Data transformation

Certain data transformations that are unavailable in TensorFlow/Keras are implemented as custom Keras layers in Koogu.

class koogu.data.tf_transformations.Audio2Spectral(*args: Any, **kwargs: Any)

Layer for converting waveforms into time-frequency representations.

Parameters:
  • fs – sampling frequency of the data in the last dimension of inputs.

  • spec_settings

    A Python dictionary describing the settings to be used for producing spectrograms. Supported keys in the dictionary include:

    • win_len: (required) Length of the analysis window (in seconds)

    • win_overlap_prc: (required) Fraction of the analysis window to have as overlap between successive analysis windows. Commonly, a 50% (or 0.50) overlap is considered.
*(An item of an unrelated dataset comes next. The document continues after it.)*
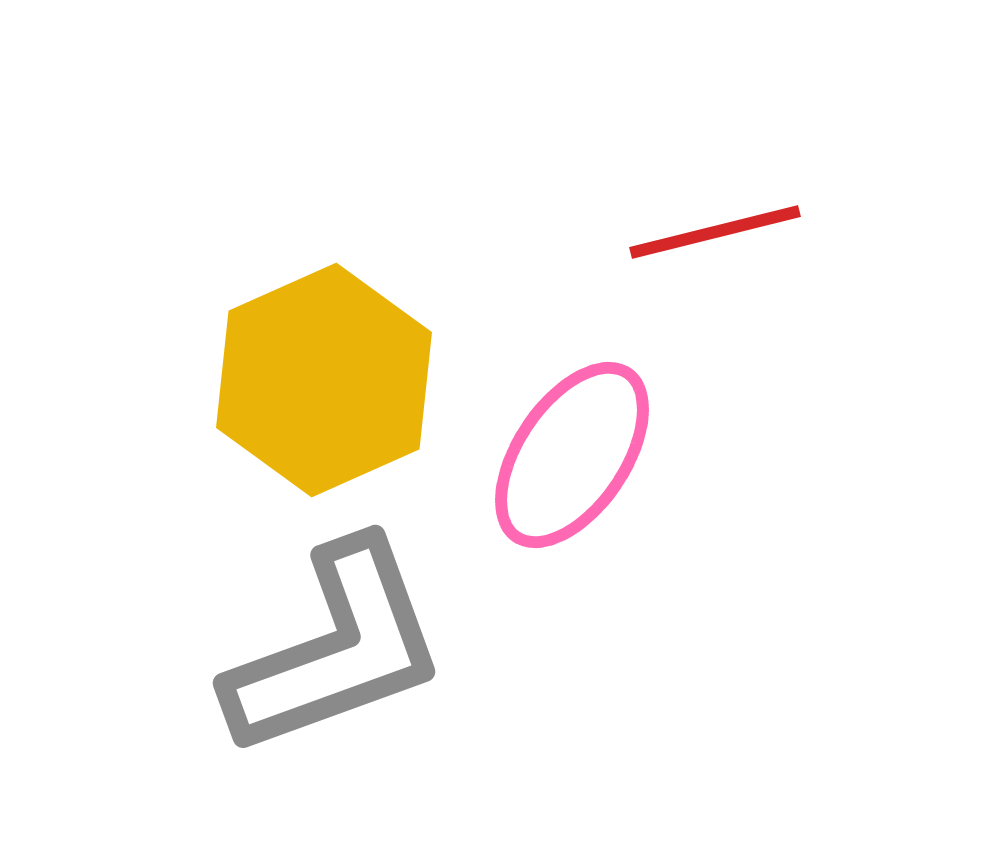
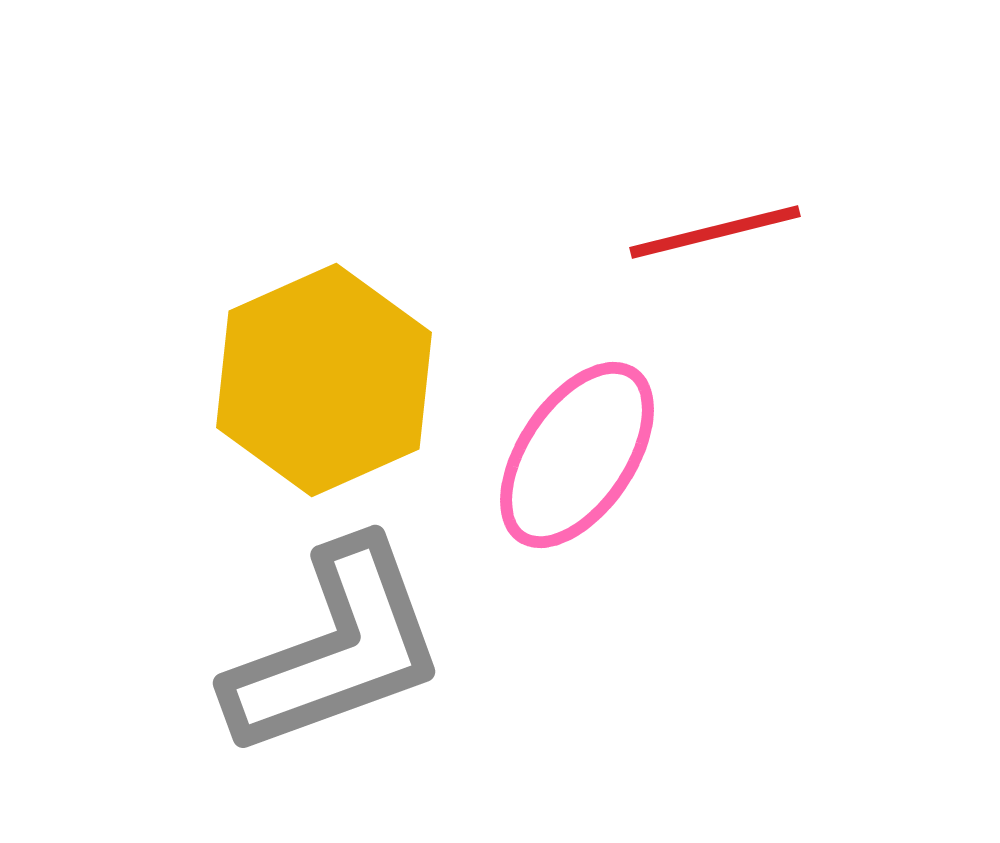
pink ellipse: moved 5 px right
    • nfft_equals_win_len: (optional; boolean) If True (default), NFFT will equal the number of samples resulting from win_len. If False, NFFT will be set to the next power of 2 that is ≥ the number of samples resulting from win_len.

    • tf_rep_type: (optional) A string specifying the transformation output. ‘spec’ results in a linear scale spectrogram. ‘spec_db’ (default) results in a logarithmic scale (dB) spectrogram.

    • eps: (default: 1e-10) A small positive quantity added to avoid computing log(0.0).

    • bandwidth_clip: (optional; 2-element list/tuple) If specified, the generated spectrogram will be clipped along the frequency axis to only include components in the specified bandwidth.

  • eps – (optional) If specified, will override the eps value in spec_settings.

  • name – (optional; string) Name for the layer.

class koogu.data.tf_transformations.GaussianBlur(*args: Any, **kwargs: Any)

Layer for applying Gaussian blur to time-frequency (tf) representations.

Parameters:
  • sigma – Scalar value defining the Gaussian kernel.

  • apply_2d – (boolean; default: True) If True, will apply smoothing along both time- and frequency axes. Otherwise, smoothing is only applied along the frequency axis.

class koogu.data.tf_transformations.Linear2dB(*args: Any, **kwargs: Any)

Layer for converting time-frequency (tf) representations from linear to decibel scale.

Parameters:
  • eps – Epsilon value to add, for avoiding computing log(0.0).

  • full_scale – (boolean) Whether to convert to dB full-scale.

  • name – (optional; string) Name for the layer.